When last we saw Boulez in Ojai in 1992, he shied away from performing his own music entirely: The conductor and musical champion prevailed over Boulez the composer. This year, however, the balance tips slightly toward his own music. The Saturday evening concert, featuring the Los Angeles Philharmonic New Music Group, is devoted entirely to his own works, including his large-scale from the ‘90s, “. . .explosante-fixe. . . .”

Boulez commented, “I don’t want to impose my music all the time, but if it is possible to perform it, and it works in conjunction with the program, then I do it. I’m not against it, certainly.”

Even if the mainstream classical audience knows or cares little about Boulez’s own music, a compelling extension of the serialist school, Boulez is virtually a household name. In the ‘70s, he was in the spotlight as music director of the New York Philharmonic and the BBC Symphony Orchestra. He slid from general public life to a more esoteric profile in 1977 when he founded the think tank and electronic music haven known as IRCAM, and the Ensemble InterContemporain, which he still leads.

▶ _EXERCISE SET_
**a.** According to the text about Boulez, which two orchestras did he lead as music director in the '70s?
**b.** From the text about Boulez, write out the stretch from "Even if the" through "he still leads.".
**c.** Pick up the text about Boulez at Ojai after its last sentence and keep it going.

▶ _Image-linked spatial questions_
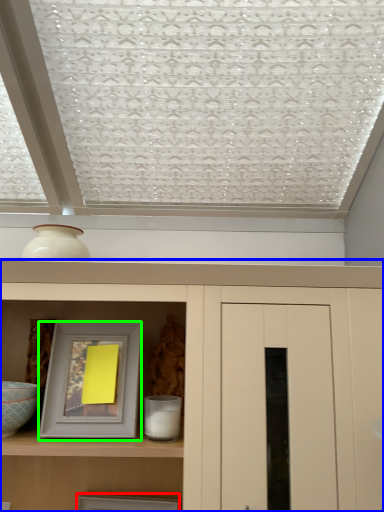
Question: Based on their relative distances, which object is nearer to picture frame (highlighted by a red box)? Choose from cupboard (highlighted by a blue box) and picture frame (highlighted by a green box).

Choices:
 (A) cupboard
 (B) picture frame

Answer: (B)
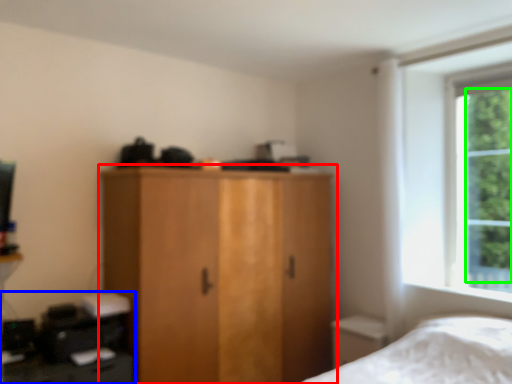
Question: Estimate the real-world distances between objects in this image. Which object is closer to cupboard (highlighted by a red box), computer desk (highlighted by a blue box) or tree (highlighted by a green box)?

Choices:
 (A) computer desk
 (B) tree

Answer: (A)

▶ _RESPONSES TO THE TASKS_
**a.** The New York Philharmonic and the BBC Symphony Orchestra.

**b.**
Even if the mainstream classical audience knows or cares little about Boulez’s own music, a compelling extension of the serialist school, Boulez is virtually a household name. In the ‘70s, he was in the spotlight as music director of the New York Philharmonic and the BBC Symphony Orchestra. He slid from general public life to a more esoteric profile in 1977 when he founded the think tank and electronic music haven known as IRCAM, and the Ensemble InterContemporain, which he still leads.

**c.**
Around these parts, his public presence has been strong this past month because of his residency with the Los Angeles Philharmonic, involving several concerts and, at his insistence, rigorous rehearsal schedule. When Boulez--a quiet, hype-resistant but powerful figure--comes to town, the town tends to know it.

His California visit comes to a head in Ojai, just in time for the semi-centennial celebration. But leave the hats and hooters at home. For its 50th anniversary, the festivities are of a subdued sort, befitting the generally serious intent of Boulez. He is a conductor of demanding precision, whose determined lack of show-biz tactics and legendary attention to detail and control can, with the right players at his command, give the music he conducts a startling clarity.

In previous years, the Ojai Festival has presented concerts in peripheral venues such as Thacher School and the Ojai Arts Center--as during the John Cage tribute concerts three years ago. But this year the festival focuses on concerts at Libbey Bowl, with a fairly no-nonsense roster of music.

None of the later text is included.